• _Objective_: From the listing below, set out as a numbered list the lines from the one containing "order: Asparagales" through the one containing "genus: Nesogaster", both included. Skip any blank lines.

• _The records_:
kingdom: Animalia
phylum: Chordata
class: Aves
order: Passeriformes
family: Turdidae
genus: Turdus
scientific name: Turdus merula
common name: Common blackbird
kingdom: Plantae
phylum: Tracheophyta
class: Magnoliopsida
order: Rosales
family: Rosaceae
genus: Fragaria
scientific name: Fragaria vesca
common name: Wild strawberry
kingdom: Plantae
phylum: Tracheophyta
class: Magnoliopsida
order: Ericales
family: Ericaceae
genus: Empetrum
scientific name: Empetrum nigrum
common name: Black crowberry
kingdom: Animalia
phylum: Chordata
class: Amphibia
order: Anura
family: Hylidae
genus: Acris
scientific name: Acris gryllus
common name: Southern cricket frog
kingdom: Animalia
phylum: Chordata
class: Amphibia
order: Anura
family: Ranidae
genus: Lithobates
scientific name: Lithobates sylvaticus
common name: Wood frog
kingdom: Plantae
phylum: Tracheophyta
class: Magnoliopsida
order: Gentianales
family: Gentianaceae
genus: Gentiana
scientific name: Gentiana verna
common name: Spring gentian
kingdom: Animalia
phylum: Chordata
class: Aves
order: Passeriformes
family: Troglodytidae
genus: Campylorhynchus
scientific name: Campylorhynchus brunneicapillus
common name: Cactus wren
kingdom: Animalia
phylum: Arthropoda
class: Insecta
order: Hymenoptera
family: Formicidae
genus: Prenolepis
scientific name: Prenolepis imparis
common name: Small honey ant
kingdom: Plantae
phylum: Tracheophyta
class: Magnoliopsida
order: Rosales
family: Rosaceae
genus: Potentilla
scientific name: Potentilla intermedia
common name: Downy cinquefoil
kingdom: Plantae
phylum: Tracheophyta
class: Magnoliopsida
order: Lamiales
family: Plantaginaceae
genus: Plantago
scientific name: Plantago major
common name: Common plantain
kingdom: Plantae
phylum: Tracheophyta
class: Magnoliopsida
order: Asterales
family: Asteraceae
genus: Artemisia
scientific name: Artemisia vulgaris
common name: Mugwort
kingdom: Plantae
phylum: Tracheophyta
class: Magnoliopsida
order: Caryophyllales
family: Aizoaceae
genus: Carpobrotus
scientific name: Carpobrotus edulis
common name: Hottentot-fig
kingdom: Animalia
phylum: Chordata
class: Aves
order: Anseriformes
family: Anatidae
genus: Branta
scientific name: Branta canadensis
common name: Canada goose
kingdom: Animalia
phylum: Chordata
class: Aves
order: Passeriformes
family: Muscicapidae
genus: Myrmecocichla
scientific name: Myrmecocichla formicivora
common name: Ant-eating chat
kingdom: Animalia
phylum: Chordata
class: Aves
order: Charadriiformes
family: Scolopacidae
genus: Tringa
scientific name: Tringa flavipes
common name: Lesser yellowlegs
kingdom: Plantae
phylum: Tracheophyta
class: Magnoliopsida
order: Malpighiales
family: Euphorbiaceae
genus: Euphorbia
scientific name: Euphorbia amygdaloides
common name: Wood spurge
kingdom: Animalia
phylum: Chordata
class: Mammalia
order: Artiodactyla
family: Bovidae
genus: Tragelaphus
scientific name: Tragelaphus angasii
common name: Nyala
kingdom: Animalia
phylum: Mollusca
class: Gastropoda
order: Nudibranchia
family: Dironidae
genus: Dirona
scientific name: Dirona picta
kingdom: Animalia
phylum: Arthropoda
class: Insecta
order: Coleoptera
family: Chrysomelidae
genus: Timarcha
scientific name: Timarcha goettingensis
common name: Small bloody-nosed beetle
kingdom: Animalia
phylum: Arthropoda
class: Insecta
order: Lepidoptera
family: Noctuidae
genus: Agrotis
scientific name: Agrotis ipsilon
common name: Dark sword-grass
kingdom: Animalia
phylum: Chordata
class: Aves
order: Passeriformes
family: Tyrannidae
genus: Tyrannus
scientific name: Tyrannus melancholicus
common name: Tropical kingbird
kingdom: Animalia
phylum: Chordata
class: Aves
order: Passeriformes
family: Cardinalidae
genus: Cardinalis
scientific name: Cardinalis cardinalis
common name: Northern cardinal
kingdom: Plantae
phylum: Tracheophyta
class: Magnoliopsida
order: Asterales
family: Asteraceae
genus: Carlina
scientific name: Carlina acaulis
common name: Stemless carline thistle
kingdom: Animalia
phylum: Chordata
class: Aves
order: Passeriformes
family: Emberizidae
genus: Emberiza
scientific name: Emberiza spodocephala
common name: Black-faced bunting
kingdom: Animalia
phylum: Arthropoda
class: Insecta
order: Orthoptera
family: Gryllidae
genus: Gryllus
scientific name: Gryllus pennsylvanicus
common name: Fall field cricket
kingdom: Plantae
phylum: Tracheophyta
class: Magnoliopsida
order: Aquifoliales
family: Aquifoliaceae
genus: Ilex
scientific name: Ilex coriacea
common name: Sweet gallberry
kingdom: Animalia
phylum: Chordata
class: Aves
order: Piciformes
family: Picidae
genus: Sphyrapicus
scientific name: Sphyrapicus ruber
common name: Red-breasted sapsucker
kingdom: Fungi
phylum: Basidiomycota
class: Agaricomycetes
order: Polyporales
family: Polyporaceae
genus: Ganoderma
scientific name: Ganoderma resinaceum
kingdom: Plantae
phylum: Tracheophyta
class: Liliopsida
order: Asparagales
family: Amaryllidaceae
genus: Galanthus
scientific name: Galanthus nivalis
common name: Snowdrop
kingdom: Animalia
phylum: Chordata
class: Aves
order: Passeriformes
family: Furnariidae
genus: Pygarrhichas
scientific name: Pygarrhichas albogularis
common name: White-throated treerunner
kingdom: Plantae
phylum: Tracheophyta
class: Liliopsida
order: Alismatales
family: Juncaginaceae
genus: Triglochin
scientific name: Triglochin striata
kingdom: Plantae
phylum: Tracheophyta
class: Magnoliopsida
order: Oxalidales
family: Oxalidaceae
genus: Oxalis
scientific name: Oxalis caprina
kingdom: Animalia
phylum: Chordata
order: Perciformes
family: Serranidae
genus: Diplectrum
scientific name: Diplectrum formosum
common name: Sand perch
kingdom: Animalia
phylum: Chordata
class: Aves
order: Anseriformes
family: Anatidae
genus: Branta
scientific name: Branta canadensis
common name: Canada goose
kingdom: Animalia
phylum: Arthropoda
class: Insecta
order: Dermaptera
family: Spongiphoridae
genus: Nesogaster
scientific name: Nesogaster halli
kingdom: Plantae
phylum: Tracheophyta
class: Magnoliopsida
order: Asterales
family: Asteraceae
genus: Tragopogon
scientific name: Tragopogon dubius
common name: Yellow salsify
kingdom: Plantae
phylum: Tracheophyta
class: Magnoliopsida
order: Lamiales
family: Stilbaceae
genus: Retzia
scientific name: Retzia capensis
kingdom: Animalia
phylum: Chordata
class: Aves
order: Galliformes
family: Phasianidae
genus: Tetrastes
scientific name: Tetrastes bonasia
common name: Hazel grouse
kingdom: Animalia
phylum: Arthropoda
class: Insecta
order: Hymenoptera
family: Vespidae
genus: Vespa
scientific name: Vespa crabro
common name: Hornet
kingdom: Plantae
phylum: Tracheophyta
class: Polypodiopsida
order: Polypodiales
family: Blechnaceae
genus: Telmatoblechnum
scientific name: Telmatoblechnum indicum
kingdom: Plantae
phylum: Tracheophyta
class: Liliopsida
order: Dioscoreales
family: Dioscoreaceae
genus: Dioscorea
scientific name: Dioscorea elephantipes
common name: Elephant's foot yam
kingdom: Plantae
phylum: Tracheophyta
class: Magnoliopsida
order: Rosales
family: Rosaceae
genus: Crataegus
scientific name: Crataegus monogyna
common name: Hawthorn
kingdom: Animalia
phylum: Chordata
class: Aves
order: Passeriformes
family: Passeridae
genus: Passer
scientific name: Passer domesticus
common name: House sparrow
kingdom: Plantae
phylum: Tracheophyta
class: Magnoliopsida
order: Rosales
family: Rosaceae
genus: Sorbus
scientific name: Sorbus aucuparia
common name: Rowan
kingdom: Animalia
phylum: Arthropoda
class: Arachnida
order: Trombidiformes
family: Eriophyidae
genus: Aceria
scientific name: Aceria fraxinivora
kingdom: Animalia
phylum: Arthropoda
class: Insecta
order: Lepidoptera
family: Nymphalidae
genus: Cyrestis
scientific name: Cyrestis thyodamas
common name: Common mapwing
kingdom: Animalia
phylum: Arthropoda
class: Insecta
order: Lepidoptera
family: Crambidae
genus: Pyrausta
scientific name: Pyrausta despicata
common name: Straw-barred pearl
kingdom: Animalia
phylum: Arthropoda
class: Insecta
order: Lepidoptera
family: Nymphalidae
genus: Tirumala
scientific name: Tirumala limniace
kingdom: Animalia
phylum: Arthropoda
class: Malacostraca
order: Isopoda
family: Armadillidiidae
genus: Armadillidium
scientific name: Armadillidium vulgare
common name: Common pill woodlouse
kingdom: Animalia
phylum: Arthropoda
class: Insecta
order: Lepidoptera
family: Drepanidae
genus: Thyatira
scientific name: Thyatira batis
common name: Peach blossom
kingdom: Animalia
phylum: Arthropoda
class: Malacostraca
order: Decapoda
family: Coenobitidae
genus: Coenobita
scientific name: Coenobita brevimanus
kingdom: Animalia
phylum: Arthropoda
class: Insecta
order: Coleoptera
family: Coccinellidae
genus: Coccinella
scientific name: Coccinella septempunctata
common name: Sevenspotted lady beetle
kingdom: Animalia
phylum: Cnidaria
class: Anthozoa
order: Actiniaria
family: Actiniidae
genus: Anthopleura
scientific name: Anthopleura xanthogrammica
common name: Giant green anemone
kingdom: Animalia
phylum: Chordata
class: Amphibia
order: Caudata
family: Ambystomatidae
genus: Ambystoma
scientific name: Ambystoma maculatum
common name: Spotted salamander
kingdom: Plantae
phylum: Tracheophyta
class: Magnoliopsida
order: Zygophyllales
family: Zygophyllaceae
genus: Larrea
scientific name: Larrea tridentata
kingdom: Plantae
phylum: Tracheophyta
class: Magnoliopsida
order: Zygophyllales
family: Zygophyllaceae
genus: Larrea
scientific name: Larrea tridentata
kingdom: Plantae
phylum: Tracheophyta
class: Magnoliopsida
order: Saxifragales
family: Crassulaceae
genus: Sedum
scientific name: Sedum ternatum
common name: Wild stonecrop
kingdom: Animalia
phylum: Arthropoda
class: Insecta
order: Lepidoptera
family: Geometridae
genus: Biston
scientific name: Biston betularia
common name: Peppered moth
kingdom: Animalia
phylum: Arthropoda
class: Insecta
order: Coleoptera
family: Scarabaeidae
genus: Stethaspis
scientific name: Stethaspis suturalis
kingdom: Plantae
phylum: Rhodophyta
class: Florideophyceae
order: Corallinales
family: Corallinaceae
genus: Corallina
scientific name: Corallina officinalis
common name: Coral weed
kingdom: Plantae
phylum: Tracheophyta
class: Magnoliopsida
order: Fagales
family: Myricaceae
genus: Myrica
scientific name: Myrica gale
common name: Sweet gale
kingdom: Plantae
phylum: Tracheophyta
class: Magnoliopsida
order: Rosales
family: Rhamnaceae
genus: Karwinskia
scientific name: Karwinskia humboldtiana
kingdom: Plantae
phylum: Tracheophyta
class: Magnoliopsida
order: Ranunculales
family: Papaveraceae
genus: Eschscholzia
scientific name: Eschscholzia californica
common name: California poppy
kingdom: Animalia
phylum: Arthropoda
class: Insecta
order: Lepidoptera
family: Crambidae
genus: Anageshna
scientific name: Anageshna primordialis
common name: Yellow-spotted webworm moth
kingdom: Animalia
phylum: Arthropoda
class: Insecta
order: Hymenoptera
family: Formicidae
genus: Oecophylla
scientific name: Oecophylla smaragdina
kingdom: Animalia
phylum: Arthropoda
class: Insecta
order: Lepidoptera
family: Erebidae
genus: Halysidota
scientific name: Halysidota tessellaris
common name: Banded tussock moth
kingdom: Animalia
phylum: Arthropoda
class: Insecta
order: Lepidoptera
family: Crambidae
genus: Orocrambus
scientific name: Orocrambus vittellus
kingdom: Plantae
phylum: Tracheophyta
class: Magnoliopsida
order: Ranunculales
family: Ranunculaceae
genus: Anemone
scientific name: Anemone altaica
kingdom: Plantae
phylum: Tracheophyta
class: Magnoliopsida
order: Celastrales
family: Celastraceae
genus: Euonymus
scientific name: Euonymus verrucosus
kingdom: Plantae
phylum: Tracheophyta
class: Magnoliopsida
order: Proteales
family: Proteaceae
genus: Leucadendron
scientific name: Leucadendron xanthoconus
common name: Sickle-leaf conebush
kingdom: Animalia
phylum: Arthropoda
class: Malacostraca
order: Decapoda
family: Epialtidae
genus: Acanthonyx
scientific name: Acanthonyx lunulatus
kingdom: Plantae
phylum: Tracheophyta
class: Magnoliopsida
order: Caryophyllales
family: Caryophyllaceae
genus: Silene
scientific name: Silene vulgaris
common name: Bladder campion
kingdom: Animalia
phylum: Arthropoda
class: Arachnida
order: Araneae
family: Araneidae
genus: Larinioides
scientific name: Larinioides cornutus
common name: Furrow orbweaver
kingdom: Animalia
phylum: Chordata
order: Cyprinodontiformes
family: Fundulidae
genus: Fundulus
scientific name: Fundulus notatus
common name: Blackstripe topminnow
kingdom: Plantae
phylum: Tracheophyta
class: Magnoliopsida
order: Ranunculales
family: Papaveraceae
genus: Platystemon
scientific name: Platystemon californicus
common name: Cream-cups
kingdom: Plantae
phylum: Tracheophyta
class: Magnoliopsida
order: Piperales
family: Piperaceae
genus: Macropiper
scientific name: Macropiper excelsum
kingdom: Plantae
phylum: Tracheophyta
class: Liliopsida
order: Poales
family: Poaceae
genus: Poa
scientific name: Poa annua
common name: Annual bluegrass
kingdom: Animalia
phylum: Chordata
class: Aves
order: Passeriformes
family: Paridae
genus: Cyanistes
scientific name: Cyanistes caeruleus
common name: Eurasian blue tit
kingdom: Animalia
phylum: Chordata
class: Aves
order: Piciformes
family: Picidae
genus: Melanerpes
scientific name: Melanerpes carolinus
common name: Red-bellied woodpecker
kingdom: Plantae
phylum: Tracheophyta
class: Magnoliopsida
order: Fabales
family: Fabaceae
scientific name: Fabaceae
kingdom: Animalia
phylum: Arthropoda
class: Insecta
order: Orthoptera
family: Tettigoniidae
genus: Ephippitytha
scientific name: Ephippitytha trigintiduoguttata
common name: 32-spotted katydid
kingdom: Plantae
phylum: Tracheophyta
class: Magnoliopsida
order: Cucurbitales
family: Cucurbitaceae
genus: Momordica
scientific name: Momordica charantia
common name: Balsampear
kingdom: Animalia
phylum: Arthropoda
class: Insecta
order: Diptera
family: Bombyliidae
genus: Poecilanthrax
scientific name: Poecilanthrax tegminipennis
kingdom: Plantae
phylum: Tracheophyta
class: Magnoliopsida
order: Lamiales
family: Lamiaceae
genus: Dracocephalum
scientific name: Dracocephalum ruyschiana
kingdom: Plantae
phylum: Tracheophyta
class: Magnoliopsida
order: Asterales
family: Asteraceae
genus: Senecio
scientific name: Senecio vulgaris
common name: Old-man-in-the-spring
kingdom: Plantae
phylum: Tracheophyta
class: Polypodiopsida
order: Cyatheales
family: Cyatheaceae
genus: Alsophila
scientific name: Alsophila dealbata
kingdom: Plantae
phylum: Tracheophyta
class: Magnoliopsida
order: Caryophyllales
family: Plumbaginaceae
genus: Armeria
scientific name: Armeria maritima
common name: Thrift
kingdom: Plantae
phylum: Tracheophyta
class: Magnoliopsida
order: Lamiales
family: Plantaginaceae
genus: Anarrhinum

• _Task result_:
1. order: Asparagales
2. family: Amaryllidaceae
3. genus: Galanthus
4. scientific name: Galanthus nivalis
5. common name: Snowdrop
6. kingdom: Animalia
7. phylum: Chordata
8. class: Aves
9. order: Passeriformes
10. family: Furnariidae
11. genus: Pygarrhichas
12. scientific name: Pygarrhichas albogularis
13. common name: White-throated treerunner
14. kingdom: Plantae
15. phylum: Tracheophyta
16. class: Liliopsida
17. order: Alismatales
18. family: Juncaginaceae
19. genus: Triglochin
20. scientific name: Triglochin striata
21. kingdom: Plantae
22. phylum: Tracheophyta
23. class: Magnoliopsida
24. order: Oxalidales
25. family: Oxalidaceae
26. genus: Oxalis
27. scientific name: Oxalis caprina
28. kingdom: Animalia
29. phylum: Chordata
30. order: Perciformes
31. family: Serranidae
32. genus: Diplectrum
33. scientific name: Diplectrum formosum
34. common name: Sand perch
35. kingdom: Animalia
36. phylum: Chordata
37. class: Aves
38. order: Anseriformes
39. family: Anatidae
40. genus: Branta
41. scientific name: Branta canadensis
42. common name: Canada goose
43. kingdom: Animalia
44. phylum: Arthropoda
45. class: Insecta
46. order: Dermaptera
47. family: Spongiphoridae
48. genus: Nesogaster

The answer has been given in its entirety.